Melon – M4503

This early, netted melon has attractive with thick netting. Fruit is round in shape, grayish green rind, 1-1.2 kg in weight. Flesh is bright orange color, juicy and very sweet with 14-15% Sugar content. It can be harvested in 75-80 days from sowing.

MELON FACTS: Cantaloupes and netted melons are ripe when they give off a sweet fruity odour, at which time they "slip" or break readily at the union of fruit and stalk. Honeydews and casabas are ripe when they turn yellow, at which time they are cut from the vine; they are called the winter melons because they ripen late and mature slowly in storage for many weeks, becoming softer but not noticeably sweeter. Plants resembling true melons include the watermelon (q.v.); the Chinese watermelon; the melon tree; and the melon shrub, or pear melon (Solanum muricatum), with purple fruit and yellow aromatic flesh, native to the Andes.

Melon – M737

This hybrid has vigorous vines and sets fruit very well. Round fruit is large, 1.5-1.8 kg in weight. Flesh is green, aromatic, juicy and very sweet with 14-15% sugar content. It can be harvested in 80-85 days after flowering.

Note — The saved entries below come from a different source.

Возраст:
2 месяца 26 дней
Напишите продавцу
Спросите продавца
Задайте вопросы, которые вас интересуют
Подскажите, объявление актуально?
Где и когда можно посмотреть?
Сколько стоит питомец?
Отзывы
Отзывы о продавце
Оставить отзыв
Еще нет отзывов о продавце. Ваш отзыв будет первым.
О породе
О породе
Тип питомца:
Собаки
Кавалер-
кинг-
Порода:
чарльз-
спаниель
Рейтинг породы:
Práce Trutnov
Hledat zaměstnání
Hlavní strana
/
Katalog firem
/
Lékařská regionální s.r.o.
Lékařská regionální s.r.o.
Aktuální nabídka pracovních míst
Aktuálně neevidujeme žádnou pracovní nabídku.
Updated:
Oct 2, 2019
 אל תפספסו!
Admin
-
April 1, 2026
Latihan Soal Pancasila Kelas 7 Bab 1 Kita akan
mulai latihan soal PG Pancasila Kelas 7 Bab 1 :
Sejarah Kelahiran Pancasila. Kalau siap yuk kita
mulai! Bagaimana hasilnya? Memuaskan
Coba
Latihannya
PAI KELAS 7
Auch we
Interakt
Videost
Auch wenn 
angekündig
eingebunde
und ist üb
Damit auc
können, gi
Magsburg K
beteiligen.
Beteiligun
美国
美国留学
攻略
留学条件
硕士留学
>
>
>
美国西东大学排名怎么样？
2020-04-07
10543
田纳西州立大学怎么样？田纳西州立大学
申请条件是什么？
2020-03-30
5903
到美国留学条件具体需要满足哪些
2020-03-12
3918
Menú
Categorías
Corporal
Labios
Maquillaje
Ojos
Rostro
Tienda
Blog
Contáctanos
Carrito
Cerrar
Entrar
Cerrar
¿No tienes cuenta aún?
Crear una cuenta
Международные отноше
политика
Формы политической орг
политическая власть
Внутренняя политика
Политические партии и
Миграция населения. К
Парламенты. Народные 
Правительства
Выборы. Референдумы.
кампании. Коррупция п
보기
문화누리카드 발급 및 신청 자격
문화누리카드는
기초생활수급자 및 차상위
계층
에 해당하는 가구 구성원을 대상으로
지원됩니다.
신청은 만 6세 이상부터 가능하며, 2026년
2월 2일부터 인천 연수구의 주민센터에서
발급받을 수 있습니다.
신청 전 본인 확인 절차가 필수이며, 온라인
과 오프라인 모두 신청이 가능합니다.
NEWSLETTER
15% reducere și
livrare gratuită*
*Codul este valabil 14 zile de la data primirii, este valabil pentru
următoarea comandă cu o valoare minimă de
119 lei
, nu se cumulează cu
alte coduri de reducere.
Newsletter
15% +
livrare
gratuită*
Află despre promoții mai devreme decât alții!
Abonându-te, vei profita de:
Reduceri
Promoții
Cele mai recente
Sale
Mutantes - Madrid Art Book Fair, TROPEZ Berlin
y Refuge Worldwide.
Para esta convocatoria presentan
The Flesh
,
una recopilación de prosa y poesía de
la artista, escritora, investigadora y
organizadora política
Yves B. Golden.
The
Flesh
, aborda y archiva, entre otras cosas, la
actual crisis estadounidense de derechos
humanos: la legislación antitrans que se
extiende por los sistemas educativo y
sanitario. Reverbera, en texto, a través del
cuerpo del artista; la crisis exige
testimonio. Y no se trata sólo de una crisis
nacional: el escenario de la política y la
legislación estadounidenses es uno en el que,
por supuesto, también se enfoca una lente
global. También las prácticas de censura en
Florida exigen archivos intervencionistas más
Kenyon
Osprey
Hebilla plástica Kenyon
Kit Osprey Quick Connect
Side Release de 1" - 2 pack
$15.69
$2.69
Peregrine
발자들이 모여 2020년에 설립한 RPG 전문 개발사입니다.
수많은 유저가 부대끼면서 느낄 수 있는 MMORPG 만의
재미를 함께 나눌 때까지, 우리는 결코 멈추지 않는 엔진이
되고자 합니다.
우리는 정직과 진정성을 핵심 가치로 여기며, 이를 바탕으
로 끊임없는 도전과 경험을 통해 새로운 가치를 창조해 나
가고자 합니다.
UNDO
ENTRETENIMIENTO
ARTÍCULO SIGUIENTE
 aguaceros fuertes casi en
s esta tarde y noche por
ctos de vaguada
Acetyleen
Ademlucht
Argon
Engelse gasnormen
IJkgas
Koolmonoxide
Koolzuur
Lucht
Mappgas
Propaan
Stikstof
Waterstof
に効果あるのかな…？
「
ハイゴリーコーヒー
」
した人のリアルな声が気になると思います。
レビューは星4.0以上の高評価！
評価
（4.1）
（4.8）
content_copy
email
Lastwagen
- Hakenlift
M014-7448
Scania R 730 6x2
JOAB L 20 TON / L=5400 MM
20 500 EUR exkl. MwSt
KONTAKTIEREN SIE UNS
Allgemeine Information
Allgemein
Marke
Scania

MELON FACTS: Seven groups of melons are cultivated:
Reticulatis group, the netted, or nutmeg, melons, including the small muskmelons, with net-ribbed rind and sweet orange flesh;
Cantalupensis group, the cantaloupes (named for Cantalupo, near Rome, where these melons were early grown from southwestern Asian stock), characterized by rough warty rind and sweet orange flesh;
Inodorus group, the winter melons, including the large, smooth-skinned, mildly flavoured, and light green- to white-fleshed honeydew, casaba, and Persian melons;
Flexuosus group, the snake or serpent melons, up to 7 cm in diameter and about 1 metre (3 feet) long, with slightly acid cucumber-like flesh;
Conomon group, the Oriental pickling melons, with greenish flesh, neither musky nor sweet;
Chito group, the mango melons, with fruit usually the size and shape of a lemon or orange, and flesh whitish and cucumber-like;
Dudaim group, sometimes called the stinking melons, characterized by orange-sized, highly fragrant and inedible ornamental fruit.